<i>TRIM33</i> gene somatic mutations identified by next generation sequencing in neoplasms of patients with anti-TIF1γ positive cancer-associated dermatomyositis
N. Cordel, Céline Derambure, Sophie Coutant, Xavier Mariette, D. Jullien, S. Debarbieux, O. Chosidow, Alain Meyer, D. Bessis, P. Joly, Alexis Mathian, H. Lévesque, Jean‐Christophe Sabourin, Isabelle Tournier, Olivier Boyer, the OncoMyositis Study group, Zahir Amoura, Jessie Aouizerate, Olivier Benvéniste, Isabelle Brochériou, Benoît Déchelotte, J. Graveleau, P. Guerzider, Sylvie Isaac, Jean Kanitakis, Béatrice Lannes, Thierry Lazure, Valérie Rigau, Jean Sibilia
Abstract
OBJECTIVE: To deep sequence the TRIM33 gene in tumours from patients with cancer-associated anti-TIF1γ autoantibody-positive dermatomyositis (DM) as TRIM33 somatic mutations in tumours may trigger this auto-immune disease.

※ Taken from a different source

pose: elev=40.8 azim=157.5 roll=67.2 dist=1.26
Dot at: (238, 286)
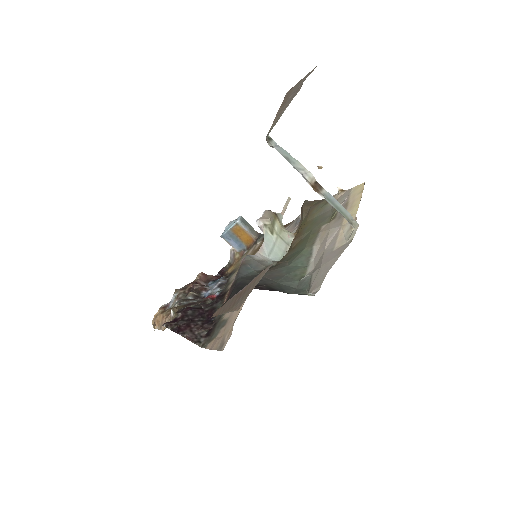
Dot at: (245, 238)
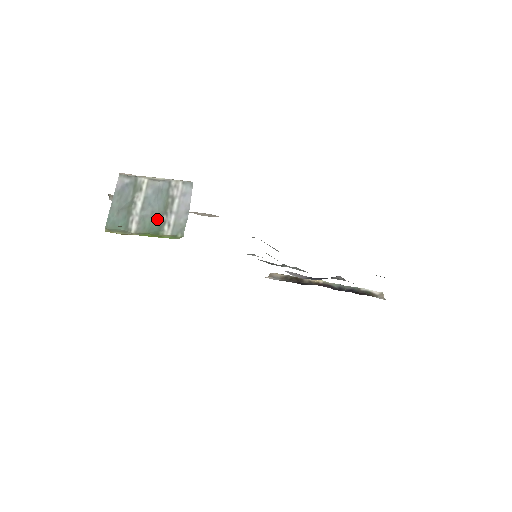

METHODS: Next generation sequencing of tumour DNA samples from patients with cancer-associated anti-TIF1γ autoantibody-positive DM. Fourteen tumours from 13 anti-TIF1γ autoantibody-positive DM individuals were sequenced along with two control tumours from non-DM individuals. RESULTS: Fourteen probable somatic variants from four tumours were identified in the TRIM33 gene. CONCLUSION: These results are in accordance with the previous report of Pinal-Fernandez et al. and support the hypothesis of a role of TRIM33 gene mutations in the pathophysiology of anti-TIF1γ autoantibody-positive DM.